Ships shift towards total invisibility

Mar 3, 2008 08:44 GMT  ·  By

Indeed there is. Warships may seem rather powerful, but this showoff of sheer power would not be very efficient against people that don't give a penny on looks. What the modern warfare needs is invisibility. You might have noticed the trend followed by a series of armies around the world, starting with the development of stealth technologies, effective against radar and heat-seeking missiles, all the way to the minimization of sound vibrations emitted by the respective machine, or even the reduction of the magnetic distortions produced by the simple presence of a massive object.

Camouflage is a technique of deception invented by nature. It might not seem much, but the truth is that camouflage is being widely used in modern warfare. Did you know that during the World War II, US engineers considered camouflage such an important aspect that they even calculated the precise brightness of a warship so that it would fall in the background of the sea? Stealth technologies are no different than that, beginning with a painting technique that achieves partial invisibility through the use of flamboyant cubist patterns, called 'dazzle painting'.

During the World War II conflagration, a British physicist by the name of Robert Watson Watt had the task of designing what we now call a 'death ray', capable of destroying entire cities at a time, but failed in finding the solution to the problem. Alternatively, he realized that he could use the radio wave to his advantage in order to spot objects far more distant that the human eye is capable of seeing. This was the radar device. Nonetheless, physicists soon realized that they could make radar invisible ships and aircrafts just by slightly altering the shape of the object and coating it with a special radio-wave absorbent paint.

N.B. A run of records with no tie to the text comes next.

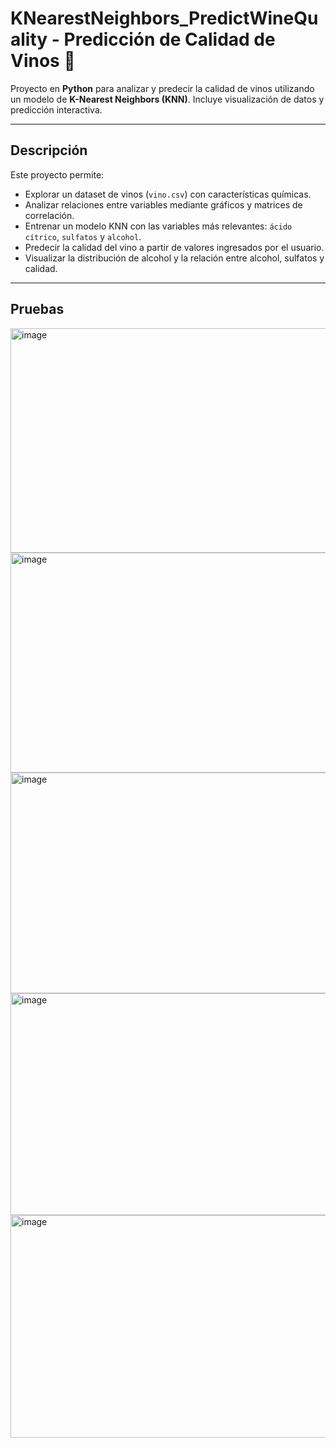 # KNearestNeighbors_PredictWineQuality - Predicción de Calidad de Vinos 🍷

Proyecto en **Python** para analizar y predecir la calidad de vinos utilizando un modelo de **K-Nearest Neighbors (KNN)**. Incluye visualización de datos y predicción interactiva.

---

## Descripción

Este proyecto permite:

- Explorar un dataset de vinos (`vino.csv`) con características químicas.
- Analizar relaciones entre variables mediante gráficos y matrices de correlación.
- Entrenar un modelo KNN con las variables más relevantes: `ácido cítrico`, `sulfatos` y `alcohol`.
- Predecir la calidad del vino a partir de valores ingresados por el usuario.
- Visualizar la distribución de alcohol y la relación entre alcohol, sulfatos y calidad.

---

## Pruebas

<img width="1541" height="359" alt="image" src="https://github.com/user-attachments/assets/9c2524b2-7fb8-46a1-8c65-ee69c7e44e35" />
<img width="1538" height="352" alt="image" src="https://github.com/user-attachments/assets/f69a9635-5df5-4901-b780-e4e934b797c7" />
<img width="1542" height="353" alt="image" src="https://github.com/user-attachments/assets/528c5577-1281-44a9-bb88-b193d73d9f68" />
<img width="1539" height="355" alt="image" src="https://github.com/user-attachments/assets/a1d41929-12c8-4a8d-a7d2-07ce8f218b4e" />
<img width="1541" height="356" alt="image" src="https://github.com/user-attachments/assets/9aba611b-dbdb-417a-9328-81c1dc8bb34c" />




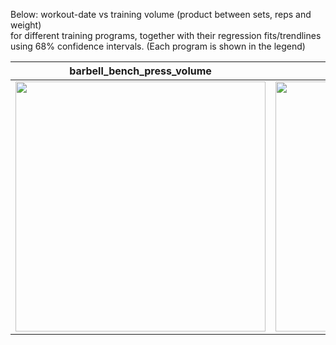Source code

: Below: workout-date vs training volume (product between sets, reps and weight)<br>
for different training programs, together with their regression fits/trendlines<br>
using 68% confidence intervals. (Each program is shown in the legend)

| barbell_bench_press_volume                                                              | squat_volume                                                              |
| --------------------------------------------------------------------------------------- | ------------------------------------------------------------------------- |
| <img src="../img/real_fitted_data_barbell_bench_press_gvt.png" width="400" height="400" /> | <img src="../img/real_fitted_data_squat_gvt.png" width="400" height="400" /> |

Great advantage, but quickly overpowered by the fact that most of the ships produce acoustic and magnetic signatures which can be used to make accurate detections. Today's ships imply the use of vibration dampners and metamaterials to reduce the magnetic signature, making them truly invisible.

Metamaterials are artificially-created structures specially created to alter the electromagnetic properties of light, such as bending it around a specific object so that it would appear completely invisible in the electromagnetic spectrum. The problem is that, for now, such materials are currently in development and only work in 2-D and specific frequency ranges.